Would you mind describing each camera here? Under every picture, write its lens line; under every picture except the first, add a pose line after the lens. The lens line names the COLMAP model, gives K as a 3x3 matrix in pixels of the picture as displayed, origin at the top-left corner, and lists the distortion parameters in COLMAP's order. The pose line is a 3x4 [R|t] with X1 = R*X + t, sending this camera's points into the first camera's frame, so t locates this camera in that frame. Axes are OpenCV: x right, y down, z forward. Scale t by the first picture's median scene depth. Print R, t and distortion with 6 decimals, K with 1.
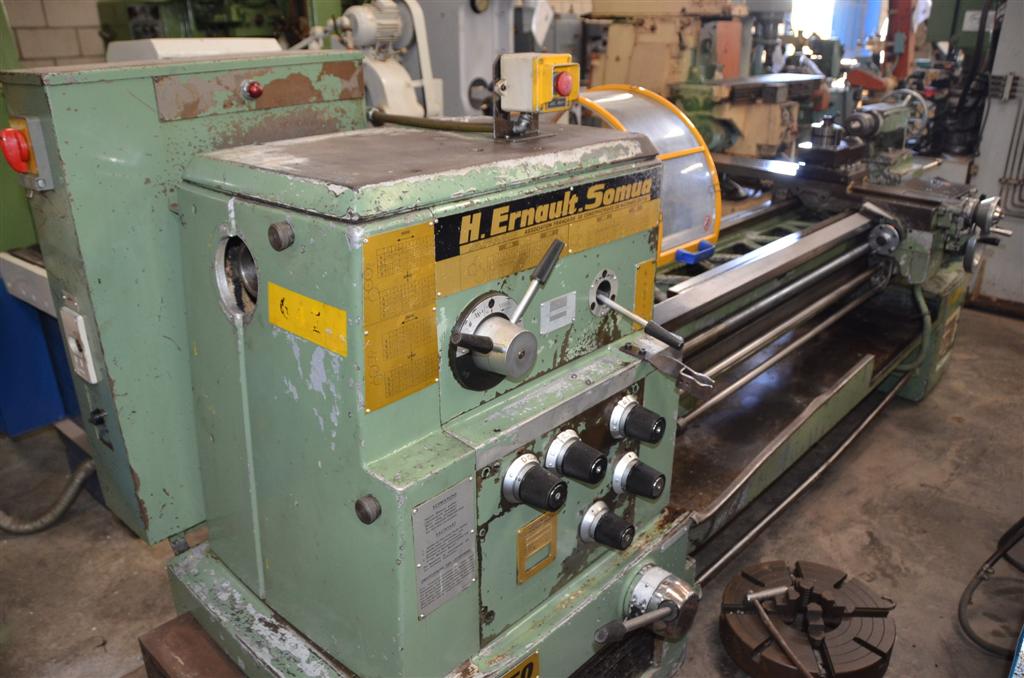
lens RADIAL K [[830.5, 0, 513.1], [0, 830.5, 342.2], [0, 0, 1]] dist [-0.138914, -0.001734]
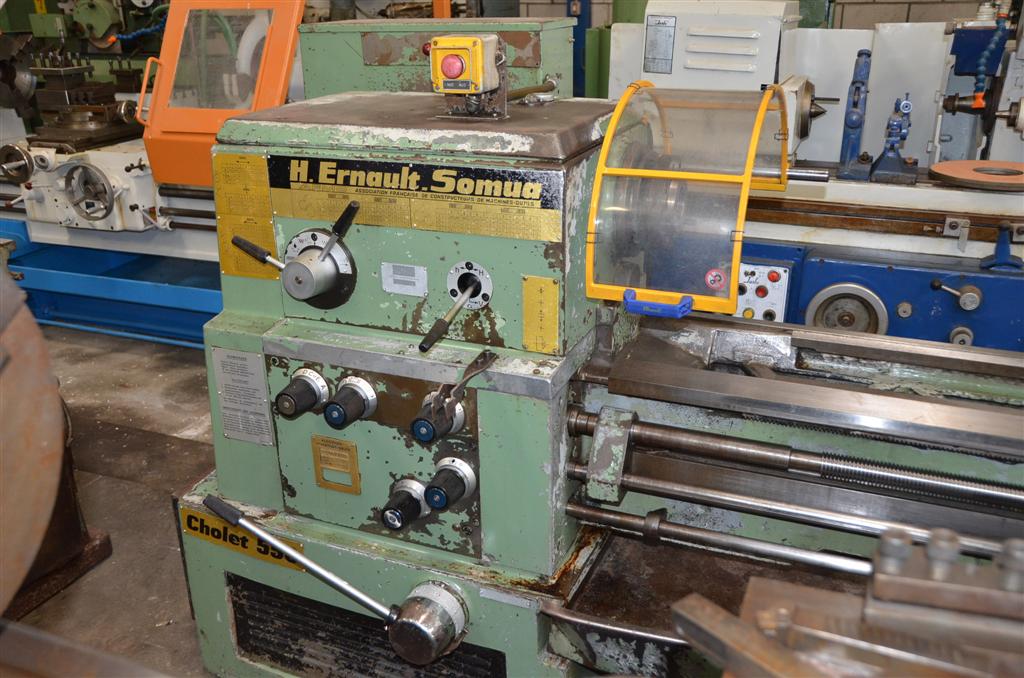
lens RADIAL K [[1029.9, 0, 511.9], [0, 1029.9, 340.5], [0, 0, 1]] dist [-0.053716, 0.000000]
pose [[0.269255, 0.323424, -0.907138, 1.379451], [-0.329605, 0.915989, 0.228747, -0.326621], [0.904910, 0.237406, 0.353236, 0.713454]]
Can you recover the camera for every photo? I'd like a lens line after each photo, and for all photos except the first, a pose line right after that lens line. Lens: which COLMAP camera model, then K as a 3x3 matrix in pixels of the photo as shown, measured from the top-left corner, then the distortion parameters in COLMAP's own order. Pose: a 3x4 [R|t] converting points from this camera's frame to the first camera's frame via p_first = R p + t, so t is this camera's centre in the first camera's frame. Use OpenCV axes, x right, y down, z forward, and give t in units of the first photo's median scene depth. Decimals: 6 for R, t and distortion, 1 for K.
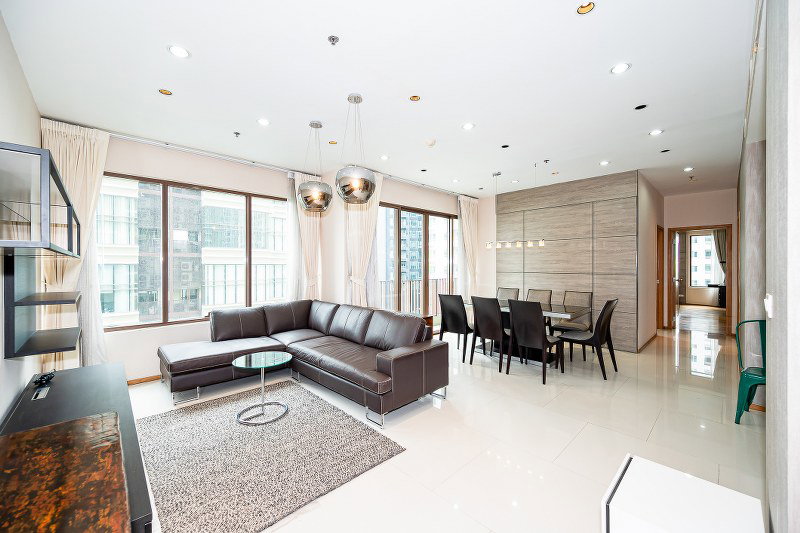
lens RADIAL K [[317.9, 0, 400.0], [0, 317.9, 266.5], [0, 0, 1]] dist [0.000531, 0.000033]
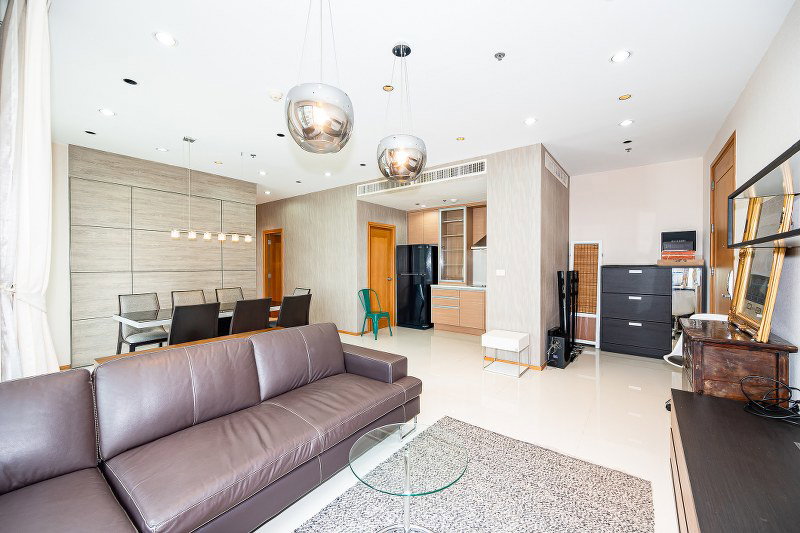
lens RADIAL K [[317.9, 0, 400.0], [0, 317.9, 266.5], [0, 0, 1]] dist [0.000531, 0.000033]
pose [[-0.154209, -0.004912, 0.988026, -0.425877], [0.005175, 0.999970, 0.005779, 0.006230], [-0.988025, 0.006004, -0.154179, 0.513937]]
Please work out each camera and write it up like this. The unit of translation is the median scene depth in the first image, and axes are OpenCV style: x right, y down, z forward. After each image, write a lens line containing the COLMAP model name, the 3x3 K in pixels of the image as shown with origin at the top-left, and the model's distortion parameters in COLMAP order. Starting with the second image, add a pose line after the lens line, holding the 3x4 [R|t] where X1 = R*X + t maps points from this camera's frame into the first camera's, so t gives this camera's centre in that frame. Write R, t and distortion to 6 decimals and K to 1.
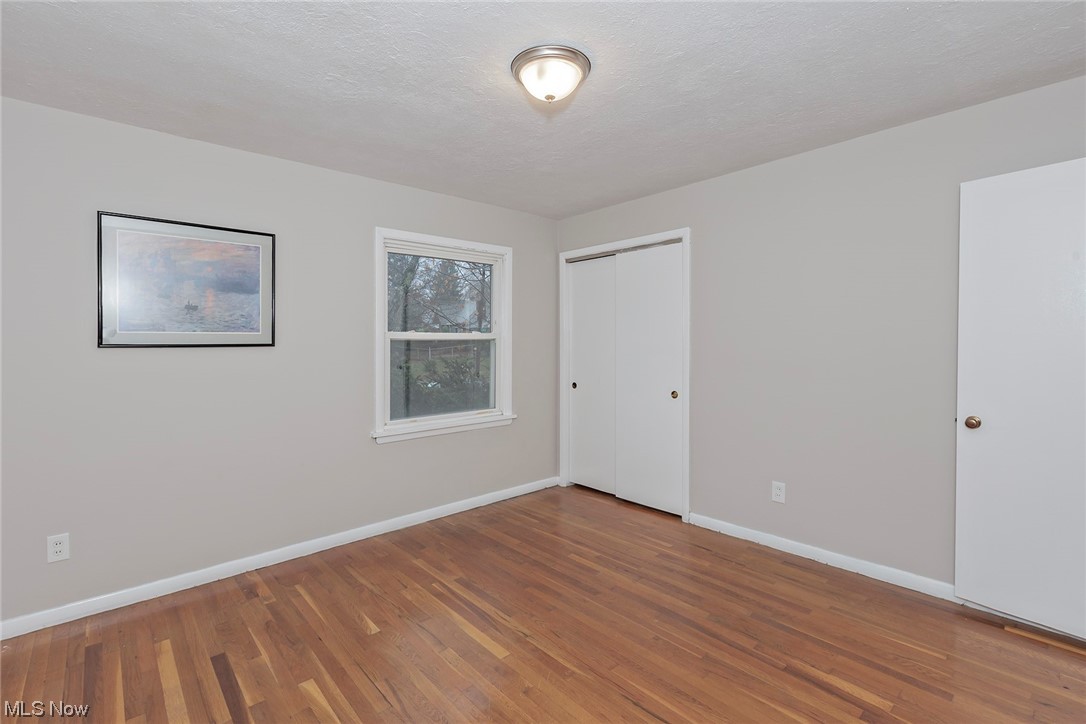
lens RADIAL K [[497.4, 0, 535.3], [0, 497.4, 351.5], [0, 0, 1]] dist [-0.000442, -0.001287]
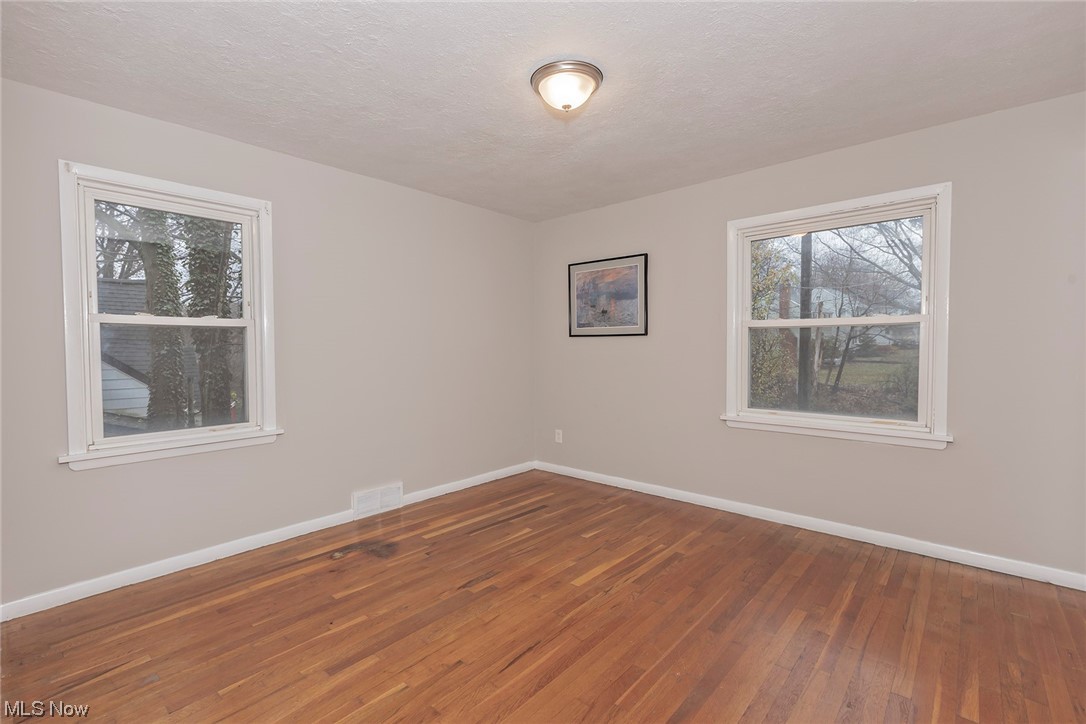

□ □ □ □ □ □ □

▶ PROBLEM DESCRIPTION: Repeat all of the data above word for word, and leave the pictures out of your answer.

▶ SOLUTION TO THIS PROBLEM:
Would you mind describing each camera here? Under every picture, write its lens line; under every picture except the first, add a pose line after the lens. The lens line names the COLMAP model, gives K as a 3x3 matrix in pixels of the picture as displayed, origin at the top-left corner, and lists the distortion parameters in COLMAP's order. The pose line is a 3x4 [R|t] with X1 = R*X + t, sending this camera's points into the first camera's frame, so t locates this camera in that frame. Axes are OpenCV: x right, y down, z forward. Scale t by the first picture's median scene depth. Print R, t and distortion with 6 decimals, K with 1.
lens RADIAL K [[830.5, 0, 513.1], [0, 830.5, 342.2], [0, 0, 1]] dist [-0.138914, -0.001734]
lens RADIAL K [[1029.9, 0, 511.9], [0, 1029.9, 340.5], [0, 0, 1]] dist [-0.053716, 0.000000]
pose [[0.269255, 0.323424, -0.907138, 1.379451], [-0.329605, 0.915989, 0.228747, -0.326621], [0.904910, 0.237406, 0.353236, 0.713454]]
Can you recover the camera for every photo? I'd like a lens line after each photo, and for all photos except the first, a pose line right after that lens line. Lens: which COLMAP camera model, then K as a 3x3 matrix in pixels of the photo as shown, measured from the top-left corner, then the distortion parameters in COLMAP's own order. Pose: a 3x4 [R|t] converting points from this camera's frame to the first camera's frame via p_first = R p + t, so t is this camera's centre in the first camera's frame. Use OpenCV axes, x right, y down, z forward, and give t in units of the first photo's median scene depth. Decimals: 6 for R, t and distortion, 1 for K.
lens RADIAL K [[317.9, 0, 400.0], [0, 317.9, 266.5], [0, 0, 1]] dist [0.000531, 0.000033]
lens RADIAL K [[317.9, 0, 400.0], [0, 317.9, 266.5], [0, 0, 1]] dist [0.000531, 0.000033]
pose [[-0.154209, -0.004912, 0.988026, -0.425877], [0.005175, 0.999970, 0.005779, 0.006230], [-0.988025, 0.006004, -0.154179, 0.513937]]
Please work out each camera and write it up like this. The unit of translation is the median scene depth in the first image, and axes are OpenCV style: x right, y down, z forward. After each image, write a lens line containing the COLMAP model name, the 3x3 K in pixels of the image as shown with origin at the top-left, and the model's distortion parameters in COLMAP order. Starting with the second image, add a pose line after the lens line, holding the 3x4 [R|t] where X1 = R*X + t maps points from this camera's frame into the first camera's, so t gives this camera's centre in that frame. Write R, t and distortion to 6 decimals and K to 1.
lens RADIAL K [[497.4, 0, 535.3], [0, 497.4, 351.5], [0, 0, 1]] dist [-0.000442, -0.001287]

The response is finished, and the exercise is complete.